THE PROBLEM: Search the records below for "center" and copy every line it turns up in.

RECORDS PROVIDED:
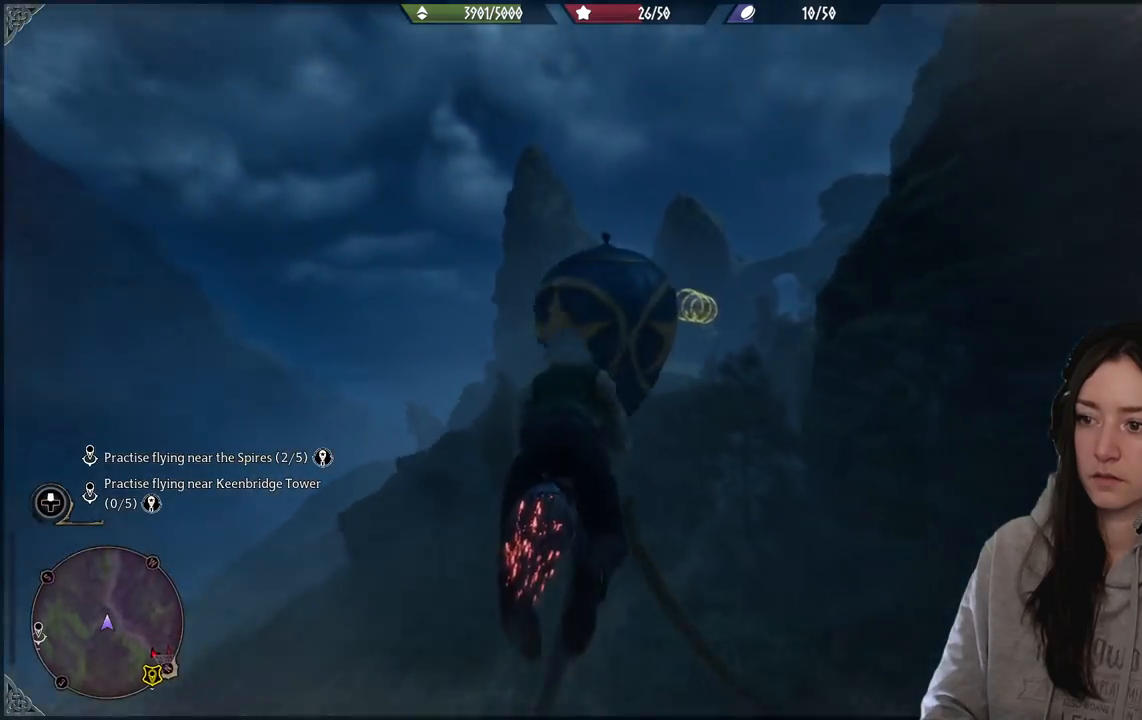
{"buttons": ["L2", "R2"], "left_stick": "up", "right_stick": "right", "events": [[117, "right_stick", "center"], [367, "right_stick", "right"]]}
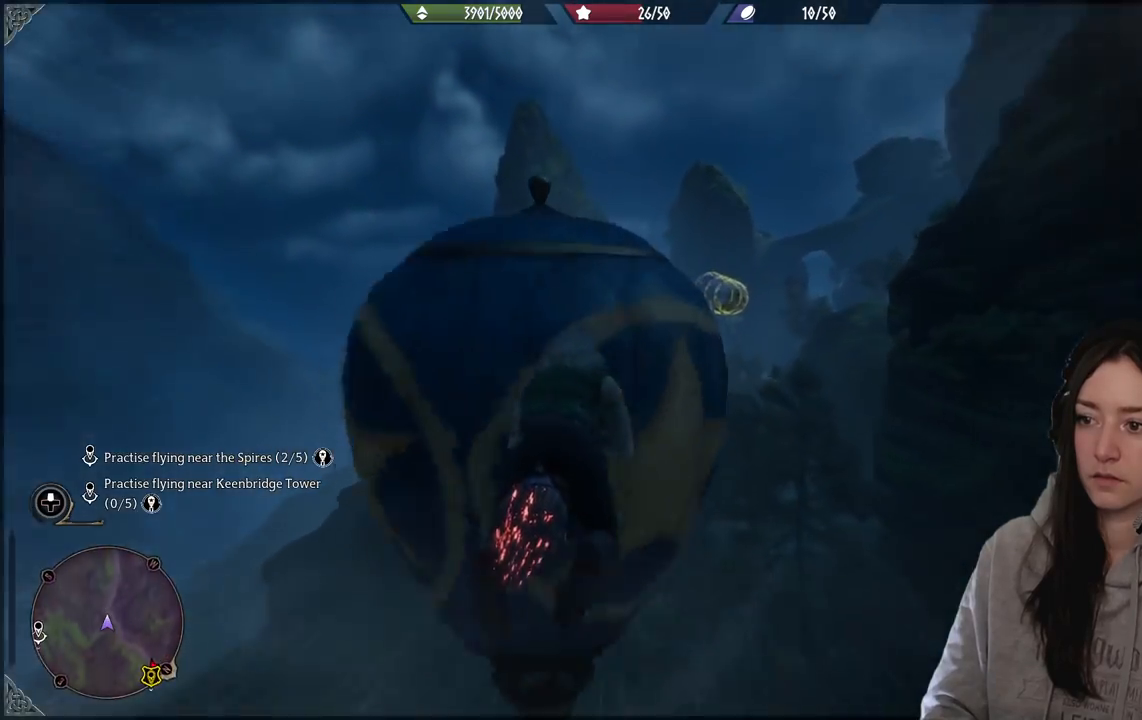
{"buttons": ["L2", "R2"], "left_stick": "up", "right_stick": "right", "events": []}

...

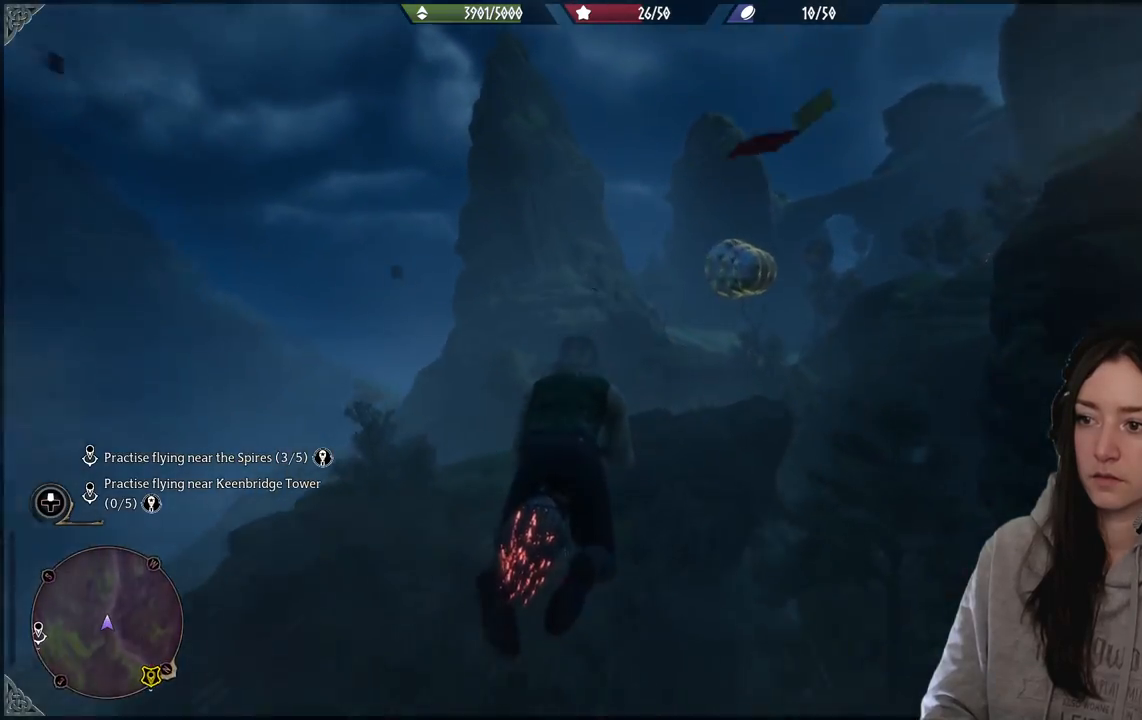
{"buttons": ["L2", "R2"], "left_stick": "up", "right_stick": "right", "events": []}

...

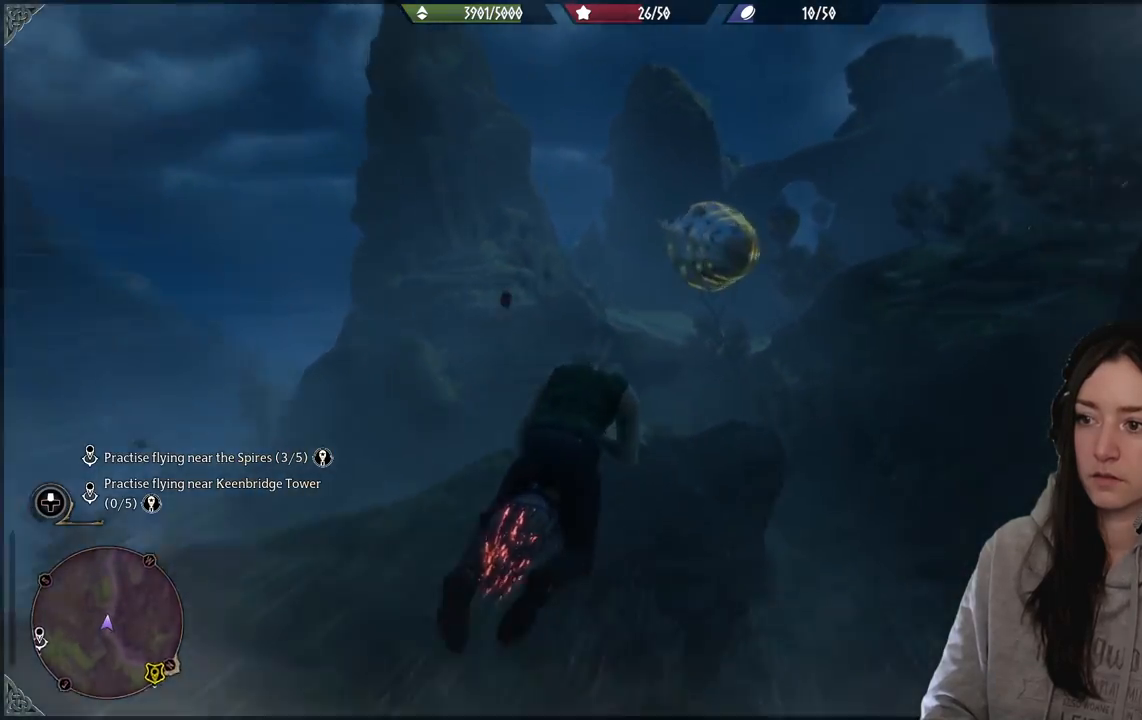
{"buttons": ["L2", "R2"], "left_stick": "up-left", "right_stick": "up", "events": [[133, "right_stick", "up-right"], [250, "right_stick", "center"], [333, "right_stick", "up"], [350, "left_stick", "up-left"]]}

EXERCISE SOLUTION:
{"buttons": ["L2", "R2"], "left_stick": "up", "right_stick": "right", "events": [[117, "right_stick", "center"], [367, "right_stick", "right"]]}
{"buttons": ["L2", "R2"], "left_stick": "up-left", "right_stick": "up", "events": [[133, "right_stick", "up-right"], [250, "right_stick", "center"], [333, "right_stick", "up"], [350, "left_stick", "up-left"]]}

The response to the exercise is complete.